August 3, 2006 at 4:24 am
I am currently locking down the company wide use of the sa account and moving to windows authentication. I want to keep all objects that developers and users create to being owned by dbo. Even though these windows logins would map to users in the dbo database role any objects created would appear to default to being owned by their account and not dbo, unless explicitly stated in the create statement. Is there any way around this as historic upgrade scripts to our application would all need to be changed to account for this.
Many Thanks
August 3, 2006 at 4:56 am
One way round it is to have the objects created as owned by their creators, but then changing ownership afterwards. The script below will create a view in your database called ObjectsByOwner and then find all objects not owned by dbo and change them. Beware, though - if there are any objects that you don't want changed to dbo ownership when you run this script, you'll need to take steps to avoid it.
John
--This creates a view in your database called ObjectsByOwner.

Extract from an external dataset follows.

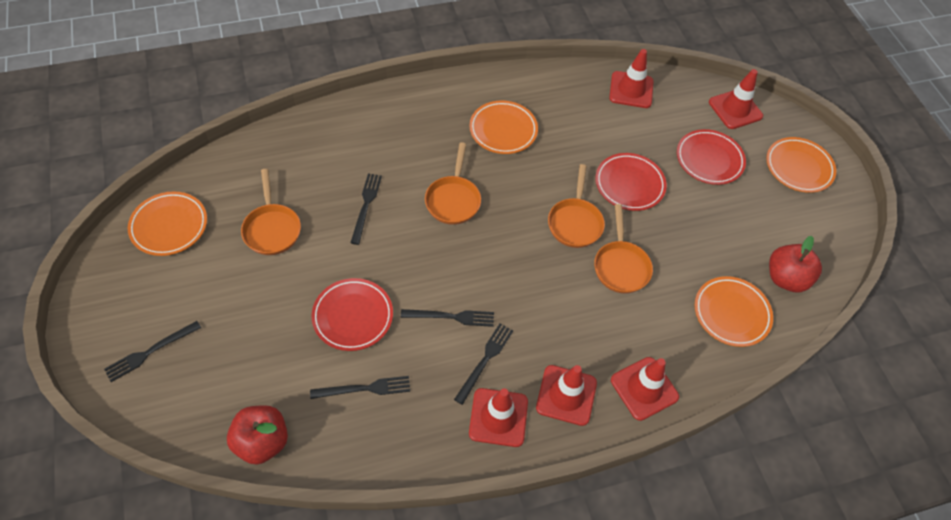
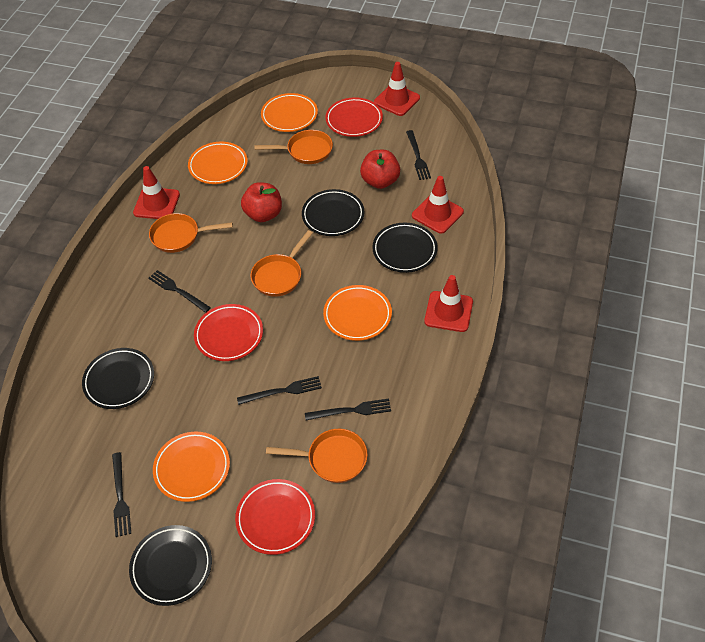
black plate: none = 0 -> [82,348,154,409] [129,525,212,606] [302,189,365,236] [372,223,438,273] = 4
red traffic cone: [469,388,528,447] [536,365,597,426] [609,49,654,108] [611,357,679,421] [709,69,763,129] = 5 -> [133,166,180,219] [374,62,420,116] [412,176,464,234] [424,275,473,332] = 4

--You only need to run this section of the script once
CREATE VIEW ObjectsByOwner AS
SELECT table_schema AS Owner, table_name AS ObjectName, table_type AS ObjectType
FROM information_schema.tables
UNION
SELECT routine_schema, routine_name, routine_type
FROM information_schema.routines
GO
--Check for the same object name with more than one owner and raise error if found
USE MyDB
IF (SELECT COUNT(ObjectName) FROM ObjectsByOwner
GROUP BY ObjectName
HAVING COUNT(*) > 1) > 0
BEGIN
SET nocount ON
RAISERROR ('One or more objects exist under more than one owner. Please correct before proceeding.', 16, 1)
PRINT ''
SELECT ObjectName FROM ObjectsByOwner
GROUP BY ObjectName
HAVING COUNT(*) > 1
SET nocount OFF
END
--If no objects not owned by dbo, nothing to do
ELSE IF (SELECT COUNT(*) FROM dbo.ObjectsByOwner WHERE Owner <> 'dbo') = 0
BEGIN
PRINT 'Nothing to do - all objects owned by dbo.'
END
--Change owner for those objects not owned by dbo
ELSE BEGIN
DECLARE @owner sysname
DECLARE @objname sysname
DECLARE @objtype VARCHAR(12)
DECLARE @fqname sysname
DECLARE cur_tables CURSOR FOR
SELECT Owner, ObjectName, ObjectType
FROM dbo.ObjectsByOwner
WHERE Owner <> 'dbo'
OPEN cur_tables
FETCH next FROM cur_tables
INTO @owner, @objname, @objtype
WHILE @@fetch_status = 0
BEGIN
PRINT 'Changing owner for ' + LOWER(@objtype) + ' from ' + @owner + ' to dbo...'
SET @fqname = @owner + '.' + @objname
EXEC sp_changeobjectowner @fqname, 'dbo'
FETCH next FROM cur_tables
INTO @owner, @objname, @objtype
END
CLOSE cur_tables
DEALLOCATE cur_tables
RAISERROR ('Ownership of one or more objects changed to dbo.', 16, 1)
END
August 3, 2006 at 5:20 am
Thanks very much for the reply and script. Very usefull!
August 4, 2006 at 11:23 am
Beware though ... sp_change_objectowner does not work for SPs !
RegardsRudy KomacsarSenior Database Administrator"Ave Caesar! - Morituri te salutamus."
August 4, 2006 at 8:27 pm
Actually, it does... but you must include the object owner as the object name... in other words, you have to use the 2 part naming convention when changing the ownership of SPs.
--Jeff Moden
Change is inevitable... Change for the better is not.
August 7, 2006 at 8:55 am
Who says you can't teach an old dog new tricks ... Thanks Jeff !
RegardsRudy KomacsarSenior Database Administrator"Ave Caesar! - Morituri te salutamus."